When she was 12 years old, Hana learnt the first rule that for a woman to walk on the streets she has to move fast and away from the men, and she has to ignore them.
Sara Shaarawi’s play Niqabi Ninja is the story of Hana, a woman who has endured sexual harassment for most of her life and is ready to fight back.
Niqabi Ninja is an avenging superhero determined to seek out and avenge every single act of sexual harassment she has experienced at the hands of Egyptian men in Cairo.
Set in Cairo during the chaotic time of the Egyptian uprising, the essential commentary gives two actresses a chance to explore the range and complexity of harassment against women, and one woman’s response.
Born in the streets of the capital Cairo, Niqabi Ninja has a list, a record of injuries and a variety of punishments to mete out. She flexes muscles and her list targets the men who have sexually harassed her. “I will hunt down for everyone and make sure that you pay for what you have done,” she declares.
SHATTERED INNOCENCE
Hana even comes up with various sets of rules that she thinks will enable her to navigate life in modern-day Cairo without adding to the mental traumas that she has endured in her life between the age of 12 and 22.
It all started when Hana was 12 years old. As she went to buy her first bra with her mother in a shop in Cairo, men kept hissing and catcalling. She learnt the first rule that for a woman to walk on the streets she has to move fast and away from the men, and she has to ignore them.
Boys also ask Hana for her mobile phone number. One day a boy follows her for 20 minutes promising to do her school homework if she accepted him.
Hana has also had to endure meeting the street vendor every day for four years on her way from school. He tells her that she has now grown up.
When she takes a taxi, she learns never to make eye contact with the driver or sit in the front seat. She stays alert and focused while looking through the window but keeps an eye on him through the mirror. She is ready to fight the driver if he unzips his trouser.
In another incident, a policeman tells her that she looks delicious in her white dress.
Making eye contact with men in night clubs encourages them, so she learns to steer clear.
Men usually backbite her whenever she passes by. They devour her with their eyes. Eyes everywhere in all shapes and colours. But that does not matter any longer. She used to blame her clothes, now it is her body.
OBJECT
Hana remembers all the clothes she wore at certain ages, and how she was abused. She threw them away each time she was abused. There was always that lewd comment that “she asked for it.”
Even when Hana asks her boyfriend to attend a rally in Tahrir Square (the centre of the Egyptian uprising) she is uncomfortable with her body amongst so many strangers. Men in Tahrir Square attack single and unprotected women and rape them in what the playwright terms as sexual terrorism.
Although Shaarawi has used the backdrop of the Arab Spring in Egypt to craft this play, the story is universal and reflects what women experience in many places where a woman’s body is treated as a sexual object.
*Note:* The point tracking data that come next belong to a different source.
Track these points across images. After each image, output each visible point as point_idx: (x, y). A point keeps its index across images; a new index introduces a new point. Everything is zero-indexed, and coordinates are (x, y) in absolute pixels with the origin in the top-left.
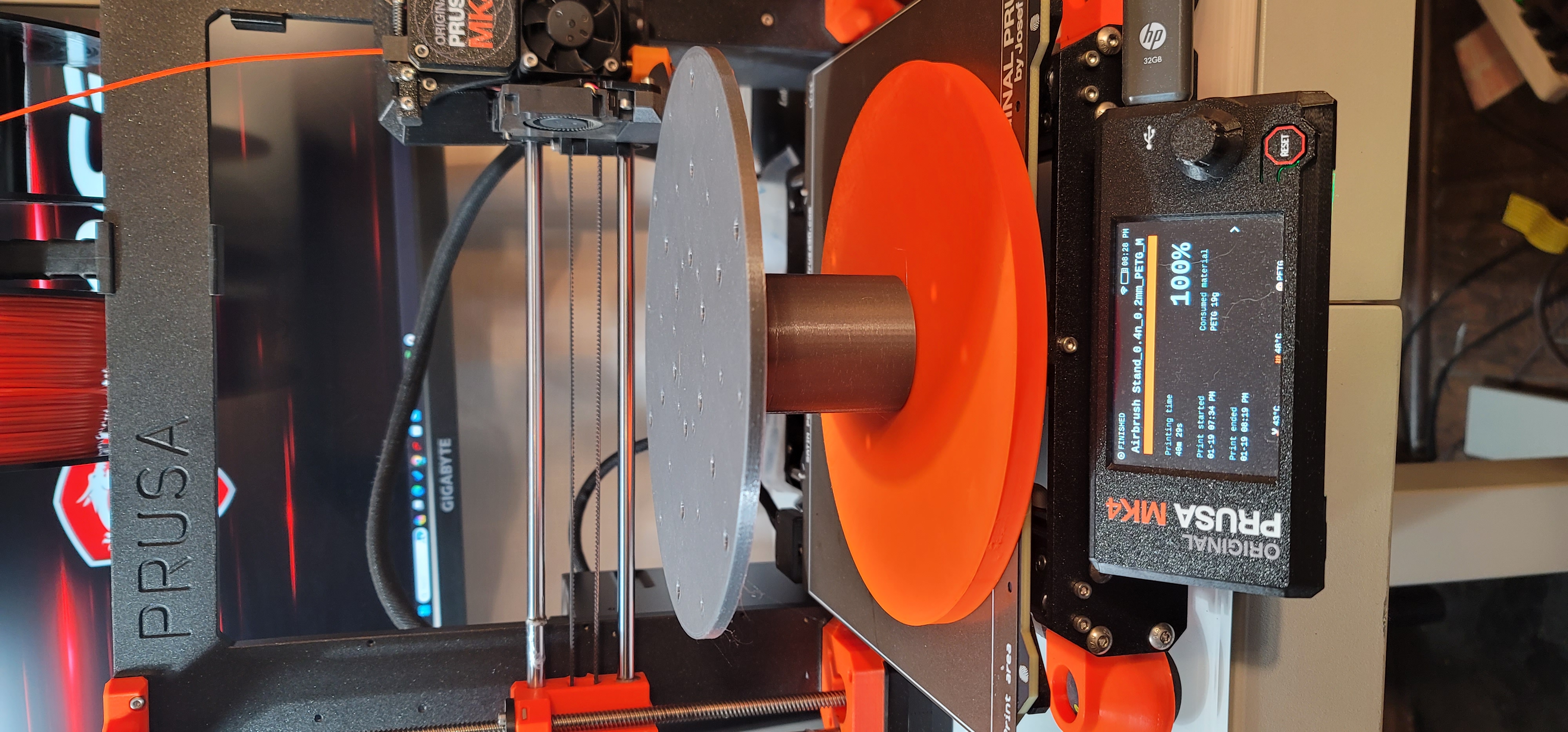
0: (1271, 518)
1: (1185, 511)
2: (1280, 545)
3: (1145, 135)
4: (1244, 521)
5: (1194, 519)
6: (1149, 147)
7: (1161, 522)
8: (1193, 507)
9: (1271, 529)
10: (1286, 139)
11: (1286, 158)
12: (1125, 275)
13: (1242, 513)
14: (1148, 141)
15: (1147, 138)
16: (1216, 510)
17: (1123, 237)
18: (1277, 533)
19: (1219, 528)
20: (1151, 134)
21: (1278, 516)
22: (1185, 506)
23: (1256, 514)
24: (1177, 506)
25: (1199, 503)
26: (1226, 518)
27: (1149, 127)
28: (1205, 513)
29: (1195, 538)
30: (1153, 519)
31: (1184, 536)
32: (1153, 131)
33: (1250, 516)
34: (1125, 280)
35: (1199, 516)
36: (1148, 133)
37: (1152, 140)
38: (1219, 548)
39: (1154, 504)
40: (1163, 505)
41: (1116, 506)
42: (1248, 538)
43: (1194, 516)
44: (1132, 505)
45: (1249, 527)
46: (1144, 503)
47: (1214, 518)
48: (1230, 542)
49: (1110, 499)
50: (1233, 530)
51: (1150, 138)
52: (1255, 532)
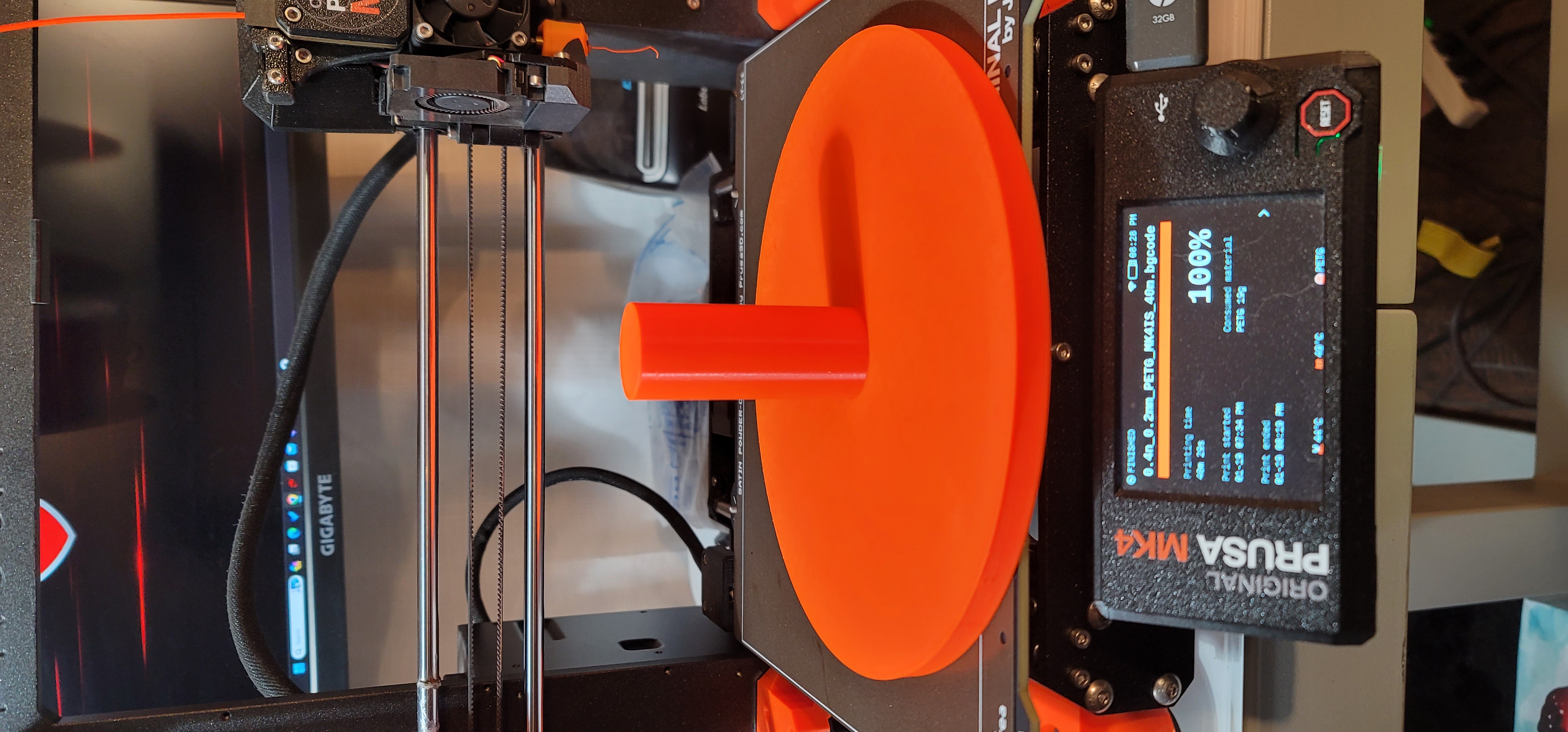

The drama captures the ‘normalised sexual harassment’ of women, and how this affects them, including developing feelings of low esteem, deep insecurity, self-hate and fear. It paints a picture of how women are affected by domestic violence, whistles and catcalls, groping and rape.
In this play, Shaarawi, an Egyptian playwright and producer based in Glasgow, Scotland, attempts to shatter the myth of ‘normalised sexual harassment’.
The captivating, thought-provoking and action-packed drama opened on July 19 at the National Theatre in Kampala, Uganda. There were repeat shows on July 20 and 21, and others are scheduled for July 26 and 27. A ticket costs Ushs20,000 ($5.3).
Niqabi Ninja is directed by the Ugandan award-winning director Judith Adong and performed by Rehema Nanfuka (Uganda) and Lisa Gutu (Zimbabwe).